残念ながら、近年EU(ヨーロッパ連合)諸国において、多文化主義の旗色は次第に悪くなりつつある。
2月5日、イギリスのキャメロン首相はドイツでの講演で「イギリスでの多文化主義は失敗した」と述べた。
イギリスはこれまで、国民一般の価値観と正反対の行動をとるコミュニティーすらも許容してきた。
にもかかわらず、国内の若いイスラム教徒が過激思想に感化されて、テロに走るケースが相次いでいる。

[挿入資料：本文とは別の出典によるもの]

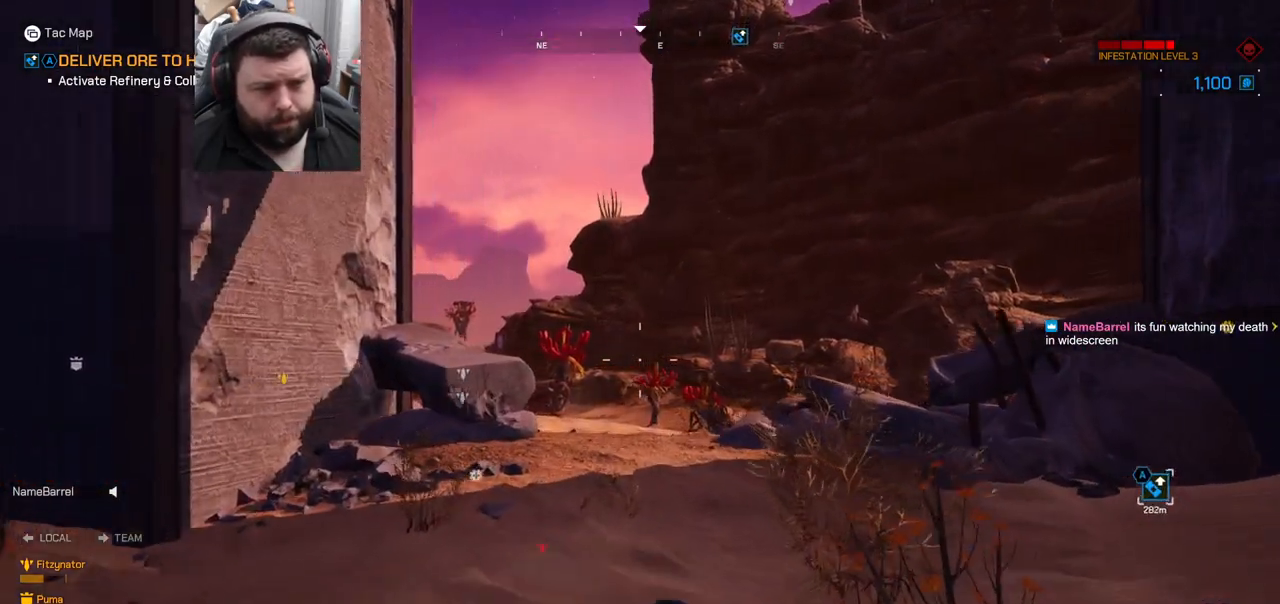
{"buttons": ["DPAD_LEFT"], "left_stick": "up", "right_stick": "center", "events": [[233, "DPAD_LEFT", "down"]]}
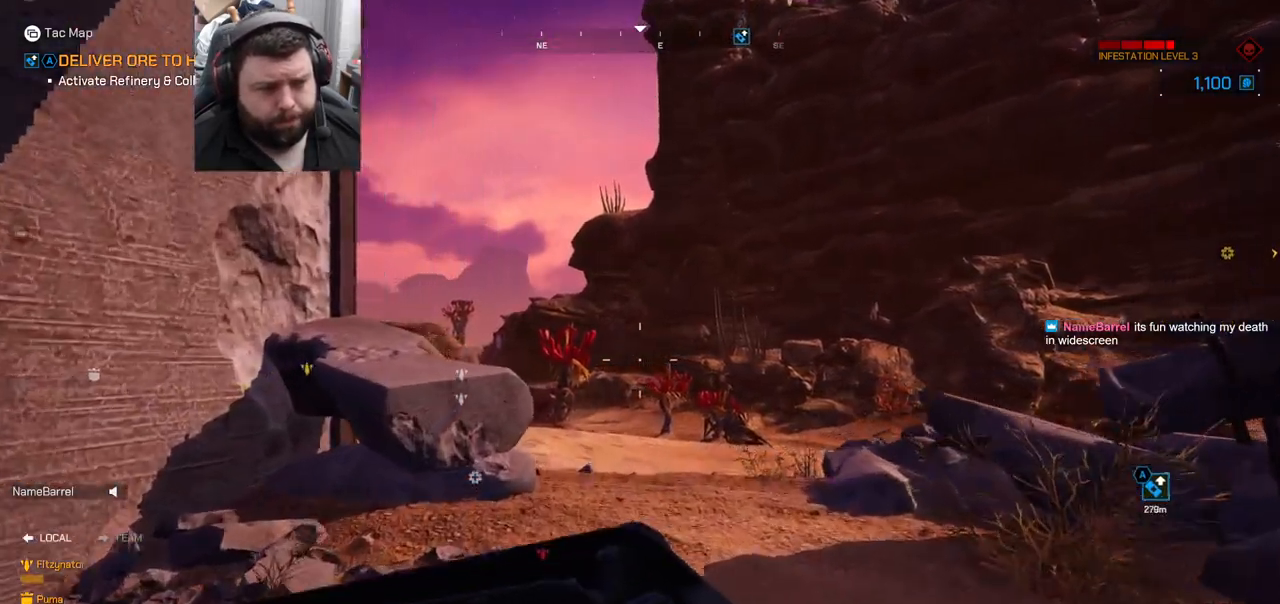
{"buttons": ["DPAD_LEFT"], "left_stick": "up", "right_stick": "center", "events": []}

彼の発言は、このことを念頭においてのものだ。
キャメロン氏は同じ講演で、異なる価値観を無批判に受け入れる「受動的な寛容社会」ではなく、民主主義や平等、言論の自由、
信教の自由といった自由主義的価値観を推進する「積極的で力強い自由主義」を目指すべきだとの考え方を示している。
直後に突然なされたムバラク政権打倒後のエジプト訪問も、民主化と自由主義への流れを推進する意図があったようだ。
この発言の予兆はすでにあった。2010年10月にはドイツのメルケル首相が自党の青年部の会議で
「ドイツの多文化主義は完全に失敗した」と発言したのだ。やはりドイツ国内で増大しつつあるイスラム系移民を念頭においてのことである。
これら一連の発言は日本でも報道され、民主党の移民受け入れ政策に批判的な層などからは「そら見たことか」
と言わんばかりの声が上がりはじめている。移民などに寛容な政策がどうなるか、その末路を見ろ、というわけだ。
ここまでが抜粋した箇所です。